Gino slid down in his chair and laced his hands across his stomach. ‘Yeah, well, Marty Pullman was never much of a talker. Kept his family life close to the vest. But from what we’ve heard so far, Morey Gilbert was a one-man charity. Helped more people than you can shake a stick at, and if that’s not saintlike, I don’t know what is. Trouble is, that doesn’t make him a real likely candidate for murder.’

Malcherson turned his eyes on Gino. ‘I read your Q & A with Detective Pullman. How was he?’

‘He looked like hell, if that’s what you mean. I didn’t put it in the report, but he pretty much fessed up to being on a toot since the day he walked out of here last year. Couldn’t even remember where he was the night his father-in-law was killed. Said he woke up on the kitchen floor holding an empty bottle, and that’s all he knows.’

‘You didn’t seriously suspect him.’

‘Marty? Jeez, no. But I had to ask. We gotta look at the family, and he knows that. Funny thing is, his brother-in-law? Jack Gilbert? First off, he hasn’t been on speaking terms with his folks for who knows how long – seems he married a Lutheran instead of a nice Jewish girl, which I’m guessing didn’t go over too well – so that’s interesting. And the night his dad bought it he was running the same deal as Marty, only in a better part of town. Got himself looped up at the Wayzata Country Club, woke up in his driveway next morning, and the people at the club say it’s almost an every-night thing. It’s like that whole damn family fell to pieces when Hannah got killed.’

Chief Malcherson looked down at his hands, and for a moment, no one said anything.

Even after a year, the mention of Hannah Pullman’s murder still had the power to stop any conversation in this building. Random violence was not unknown in Minneapolis, particularly in those few neighborhoods where gangs clung to a tenuous foothold and innocent bystanders were occasionally caught in the crossfire – but it was a rare thing, and always set the city on its ear. But the murder of an officer’s spouse had multipled the shock value a thousandfold, and everyone on the force had been deeply affected.

Sometimes cops were killed; that went with the job; but that risk was absolutely not supposed to extend to their families.

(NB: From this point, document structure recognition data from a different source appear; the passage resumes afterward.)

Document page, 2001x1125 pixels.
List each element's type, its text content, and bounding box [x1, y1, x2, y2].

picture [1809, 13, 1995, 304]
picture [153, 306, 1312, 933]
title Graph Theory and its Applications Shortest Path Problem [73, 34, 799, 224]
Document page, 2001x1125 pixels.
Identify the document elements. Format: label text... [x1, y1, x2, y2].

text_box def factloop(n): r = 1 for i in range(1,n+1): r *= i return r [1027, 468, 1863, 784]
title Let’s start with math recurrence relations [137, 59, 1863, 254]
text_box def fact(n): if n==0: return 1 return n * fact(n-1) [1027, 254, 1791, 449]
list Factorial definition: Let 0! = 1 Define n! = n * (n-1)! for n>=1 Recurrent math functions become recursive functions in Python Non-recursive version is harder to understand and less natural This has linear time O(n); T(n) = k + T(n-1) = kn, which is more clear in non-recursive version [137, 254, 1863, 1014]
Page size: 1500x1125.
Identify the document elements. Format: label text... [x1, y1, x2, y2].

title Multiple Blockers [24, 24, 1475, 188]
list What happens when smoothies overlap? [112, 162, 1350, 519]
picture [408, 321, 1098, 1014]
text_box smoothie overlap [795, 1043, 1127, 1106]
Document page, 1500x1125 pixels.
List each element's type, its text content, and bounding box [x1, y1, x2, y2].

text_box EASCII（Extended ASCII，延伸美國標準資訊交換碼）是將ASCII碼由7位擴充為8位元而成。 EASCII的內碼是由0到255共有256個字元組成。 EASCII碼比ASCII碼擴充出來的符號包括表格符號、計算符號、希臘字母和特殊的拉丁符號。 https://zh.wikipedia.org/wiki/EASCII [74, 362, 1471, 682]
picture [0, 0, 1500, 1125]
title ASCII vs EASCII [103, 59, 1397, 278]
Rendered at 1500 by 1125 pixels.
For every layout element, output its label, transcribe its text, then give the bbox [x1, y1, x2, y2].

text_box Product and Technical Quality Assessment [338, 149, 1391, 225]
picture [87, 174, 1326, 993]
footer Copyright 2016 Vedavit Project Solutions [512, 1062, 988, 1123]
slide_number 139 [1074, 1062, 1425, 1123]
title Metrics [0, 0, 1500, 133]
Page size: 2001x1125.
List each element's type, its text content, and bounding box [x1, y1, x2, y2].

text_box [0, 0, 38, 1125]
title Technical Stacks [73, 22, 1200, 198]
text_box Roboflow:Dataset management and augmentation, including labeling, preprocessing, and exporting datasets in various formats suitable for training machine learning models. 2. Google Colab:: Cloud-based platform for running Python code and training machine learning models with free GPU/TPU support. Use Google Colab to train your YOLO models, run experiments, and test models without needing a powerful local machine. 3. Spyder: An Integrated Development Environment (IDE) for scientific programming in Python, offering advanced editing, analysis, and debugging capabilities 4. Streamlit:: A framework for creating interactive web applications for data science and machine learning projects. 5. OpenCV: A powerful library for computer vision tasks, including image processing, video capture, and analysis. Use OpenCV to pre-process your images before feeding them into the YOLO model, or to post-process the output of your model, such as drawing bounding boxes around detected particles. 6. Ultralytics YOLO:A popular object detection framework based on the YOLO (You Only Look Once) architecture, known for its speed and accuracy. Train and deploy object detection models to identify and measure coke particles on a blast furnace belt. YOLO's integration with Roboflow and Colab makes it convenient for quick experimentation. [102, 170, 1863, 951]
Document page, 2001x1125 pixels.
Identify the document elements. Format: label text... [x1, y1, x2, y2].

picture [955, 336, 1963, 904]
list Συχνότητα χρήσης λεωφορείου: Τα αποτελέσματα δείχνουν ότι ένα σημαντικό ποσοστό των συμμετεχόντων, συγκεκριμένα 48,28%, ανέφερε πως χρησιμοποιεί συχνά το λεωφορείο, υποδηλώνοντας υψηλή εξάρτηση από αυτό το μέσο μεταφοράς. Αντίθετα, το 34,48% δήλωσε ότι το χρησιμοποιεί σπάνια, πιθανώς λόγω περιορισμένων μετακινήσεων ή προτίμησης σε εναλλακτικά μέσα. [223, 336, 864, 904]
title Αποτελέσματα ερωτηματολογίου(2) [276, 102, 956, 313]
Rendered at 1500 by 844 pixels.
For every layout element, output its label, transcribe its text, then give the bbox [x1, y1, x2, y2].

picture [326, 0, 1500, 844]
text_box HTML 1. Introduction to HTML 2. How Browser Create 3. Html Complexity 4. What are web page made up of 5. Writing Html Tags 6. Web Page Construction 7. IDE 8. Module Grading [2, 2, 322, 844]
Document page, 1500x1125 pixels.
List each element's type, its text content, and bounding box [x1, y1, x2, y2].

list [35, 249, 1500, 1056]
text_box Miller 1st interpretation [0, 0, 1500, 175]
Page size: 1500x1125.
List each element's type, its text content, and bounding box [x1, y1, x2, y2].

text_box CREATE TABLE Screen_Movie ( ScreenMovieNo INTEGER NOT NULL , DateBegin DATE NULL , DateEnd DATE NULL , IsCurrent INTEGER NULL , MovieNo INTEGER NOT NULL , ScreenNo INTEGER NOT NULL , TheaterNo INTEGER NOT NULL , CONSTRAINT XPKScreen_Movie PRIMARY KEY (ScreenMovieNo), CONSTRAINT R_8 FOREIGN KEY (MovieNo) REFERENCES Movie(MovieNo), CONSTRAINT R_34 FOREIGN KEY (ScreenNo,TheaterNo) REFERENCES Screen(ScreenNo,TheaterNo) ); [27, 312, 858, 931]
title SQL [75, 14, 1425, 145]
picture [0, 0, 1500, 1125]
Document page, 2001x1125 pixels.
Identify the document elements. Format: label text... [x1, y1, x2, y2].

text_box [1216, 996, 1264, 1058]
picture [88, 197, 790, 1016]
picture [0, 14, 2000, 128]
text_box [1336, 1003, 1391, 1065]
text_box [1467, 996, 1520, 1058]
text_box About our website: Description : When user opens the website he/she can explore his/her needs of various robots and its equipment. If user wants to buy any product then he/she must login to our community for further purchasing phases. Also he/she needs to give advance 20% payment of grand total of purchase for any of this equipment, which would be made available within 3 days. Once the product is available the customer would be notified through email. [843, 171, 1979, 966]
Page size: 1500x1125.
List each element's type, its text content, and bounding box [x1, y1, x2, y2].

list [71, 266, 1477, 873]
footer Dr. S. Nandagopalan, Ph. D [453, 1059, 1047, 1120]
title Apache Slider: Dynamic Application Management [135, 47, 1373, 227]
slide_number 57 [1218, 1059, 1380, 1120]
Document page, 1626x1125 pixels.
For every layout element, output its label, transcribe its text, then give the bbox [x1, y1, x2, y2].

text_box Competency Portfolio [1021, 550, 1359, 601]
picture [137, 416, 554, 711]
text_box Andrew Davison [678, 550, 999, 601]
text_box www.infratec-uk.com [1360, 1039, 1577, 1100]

The murder of Detective Martin Pullman’s wife had been a gut-wrenching wake-up call for every one of them, because Marty had been carrying, standing right next to Hannah when her throat had been cut, and still, he hadn’t been able to protect her. It made them all think of their families as a little more vulnerable, made them all feel a little more helpless, and the sad truth was, a lot of them resented Marty for that.